WHAT THIS TASK INVOLVES: Set down exactly the rows from the start through the line containing "Adds a slightly nutty taste which", including that line.

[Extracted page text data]
____

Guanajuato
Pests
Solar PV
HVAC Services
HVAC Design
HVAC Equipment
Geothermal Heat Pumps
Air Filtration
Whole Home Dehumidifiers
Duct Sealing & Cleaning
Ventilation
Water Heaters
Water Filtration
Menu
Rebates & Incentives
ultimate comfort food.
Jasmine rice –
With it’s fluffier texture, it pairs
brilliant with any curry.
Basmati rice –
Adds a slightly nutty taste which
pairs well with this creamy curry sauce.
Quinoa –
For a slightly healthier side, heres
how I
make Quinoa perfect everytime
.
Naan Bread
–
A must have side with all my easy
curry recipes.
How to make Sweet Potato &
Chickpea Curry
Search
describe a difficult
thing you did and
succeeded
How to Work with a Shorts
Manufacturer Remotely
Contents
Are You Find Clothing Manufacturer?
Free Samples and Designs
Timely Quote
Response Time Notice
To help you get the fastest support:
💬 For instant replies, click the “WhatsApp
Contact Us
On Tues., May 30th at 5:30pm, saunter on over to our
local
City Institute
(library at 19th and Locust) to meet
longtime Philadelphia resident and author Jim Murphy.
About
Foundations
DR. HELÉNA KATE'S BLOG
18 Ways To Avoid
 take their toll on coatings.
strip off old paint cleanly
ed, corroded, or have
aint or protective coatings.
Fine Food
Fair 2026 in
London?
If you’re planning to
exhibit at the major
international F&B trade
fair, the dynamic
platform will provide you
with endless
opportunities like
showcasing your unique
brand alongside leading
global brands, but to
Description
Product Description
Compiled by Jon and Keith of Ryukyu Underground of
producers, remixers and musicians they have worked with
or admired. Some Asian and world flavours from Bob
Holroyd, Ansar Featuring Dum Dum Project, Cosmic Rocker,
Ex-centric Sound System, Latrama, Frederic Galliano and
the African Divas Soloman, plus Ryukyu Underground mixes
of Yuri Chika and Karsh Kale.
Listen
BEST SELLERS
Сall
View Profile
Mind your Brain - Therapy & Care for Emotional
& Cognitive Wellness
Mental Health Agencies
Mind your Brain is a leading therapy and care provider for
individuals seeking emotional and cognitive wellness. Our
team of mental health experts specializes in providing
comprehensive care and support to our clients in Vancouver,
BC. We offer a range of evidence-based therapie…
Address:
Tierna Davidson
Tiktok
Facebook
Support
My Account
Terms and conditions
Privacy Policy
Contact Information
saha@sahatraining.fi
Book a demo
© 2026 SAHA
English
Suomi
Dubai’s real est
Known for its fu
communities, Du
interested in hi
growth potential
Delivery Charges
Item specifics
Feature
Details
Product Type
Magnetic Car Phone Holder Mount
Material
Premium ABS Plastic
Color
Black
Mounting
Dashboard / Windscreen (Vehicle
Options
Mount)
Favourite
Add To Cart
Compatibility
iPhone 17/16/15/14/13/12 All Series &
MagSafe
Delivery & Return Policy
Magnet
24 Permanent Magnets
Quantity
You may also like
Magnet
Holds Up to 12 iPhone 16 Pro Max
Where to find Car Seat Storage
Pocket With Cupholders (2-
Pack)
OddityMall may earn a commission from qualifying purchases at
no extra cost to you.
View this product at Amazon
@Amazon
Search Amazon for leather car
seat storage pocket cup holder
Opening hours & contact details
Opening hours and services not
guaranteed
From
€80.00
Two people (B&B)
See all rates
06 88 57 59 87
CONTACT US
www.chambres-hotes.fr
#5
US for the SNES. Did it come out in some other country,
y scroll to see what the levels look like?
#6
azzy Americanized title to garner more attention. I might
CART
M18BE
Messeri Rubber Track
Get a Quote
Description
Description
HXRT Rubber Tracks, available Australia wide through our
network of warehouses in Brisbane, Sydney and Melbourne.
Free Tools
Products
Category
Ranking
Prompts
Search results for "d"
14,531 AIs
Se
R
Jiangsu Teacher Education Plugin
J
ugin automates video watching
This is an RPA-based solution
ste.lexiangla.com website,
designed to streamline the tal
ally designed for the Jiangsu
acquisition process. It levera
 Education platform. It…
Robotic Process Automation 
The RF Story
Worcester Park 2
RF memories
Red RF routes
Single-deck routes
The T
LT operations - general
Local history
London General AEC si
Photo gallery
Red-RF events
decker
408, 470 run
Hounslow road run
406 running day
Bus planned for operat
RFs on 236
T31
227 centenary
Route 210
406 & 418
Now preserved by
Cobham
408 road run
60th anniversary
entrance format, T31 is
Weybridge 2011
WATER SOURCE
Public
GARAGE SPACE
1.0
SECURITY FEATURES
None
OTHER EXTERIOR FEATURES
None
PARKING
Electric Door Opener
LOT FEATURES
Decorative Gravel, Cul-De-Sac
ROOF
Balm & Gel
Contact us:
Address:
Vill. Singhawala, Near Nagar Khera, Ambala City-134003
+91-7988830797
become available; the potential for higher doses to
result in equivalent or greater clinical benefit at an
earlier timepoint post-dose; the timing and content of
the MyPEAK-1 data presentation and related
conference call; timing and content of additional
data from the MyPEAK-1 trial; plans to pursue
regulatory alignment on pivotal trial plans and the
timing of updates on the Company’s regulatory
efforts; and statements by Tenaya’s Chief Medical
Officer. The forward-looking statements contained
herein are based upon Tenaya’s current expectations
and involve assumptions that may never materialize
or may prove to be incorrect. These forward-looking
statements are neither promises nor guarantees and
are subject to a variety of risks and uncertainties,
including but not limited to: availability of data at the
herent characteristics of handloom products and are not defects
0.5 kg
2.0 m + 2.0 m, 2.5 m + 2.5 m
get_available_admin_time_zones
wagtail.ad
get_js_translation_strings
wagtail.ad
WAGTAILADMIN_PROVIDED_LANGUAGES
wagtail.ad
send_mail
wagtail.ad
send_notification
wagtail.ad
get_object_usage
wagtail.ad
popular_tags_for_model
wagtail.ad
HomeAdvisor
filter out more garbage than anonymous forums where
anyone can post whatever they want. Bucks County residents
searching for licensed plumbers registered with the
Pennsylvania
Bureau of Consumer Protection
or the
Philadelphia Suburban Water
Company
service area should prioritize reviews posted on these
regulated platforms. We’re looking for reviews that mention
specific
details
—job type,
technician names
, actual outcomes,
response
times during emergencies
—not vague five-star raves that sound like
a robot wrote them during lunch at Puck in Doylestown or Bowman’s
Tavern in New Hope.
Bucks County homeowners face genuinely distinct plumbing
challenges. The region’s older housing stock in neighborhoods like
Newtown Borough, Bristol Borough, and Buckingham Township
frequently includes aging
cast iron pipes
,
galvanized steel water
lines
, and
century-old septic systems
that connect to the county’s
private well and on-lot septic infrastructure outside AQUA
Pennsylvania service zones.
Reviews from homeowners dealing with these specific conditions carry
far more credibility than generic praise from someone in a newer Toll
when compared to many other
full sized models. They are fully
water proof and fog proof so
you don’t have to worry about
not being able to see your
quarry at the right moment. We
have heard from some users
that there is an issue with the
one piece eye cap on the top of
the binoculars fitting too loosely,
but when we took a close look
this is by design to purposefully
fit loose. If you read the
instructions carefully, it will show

____

THE ANSWER:
Guanajuato
Pests
Solar PV
HVAC Services
HVAC Design
HVAC Equipment
Geothermal Heat Pumps
Air Filtration
Whole Home Dehumidifiers
Duct Sealing & Cleaning
Ventilation
Water Heaters
Water Filtration
Menu
Rebates & Incentives
ultimate comfort food.
Jasmine rice –
With it’s fluffier texture, it pairs
brilliant with any curry.
Basmati rice –
Adds a slightly nutty taste which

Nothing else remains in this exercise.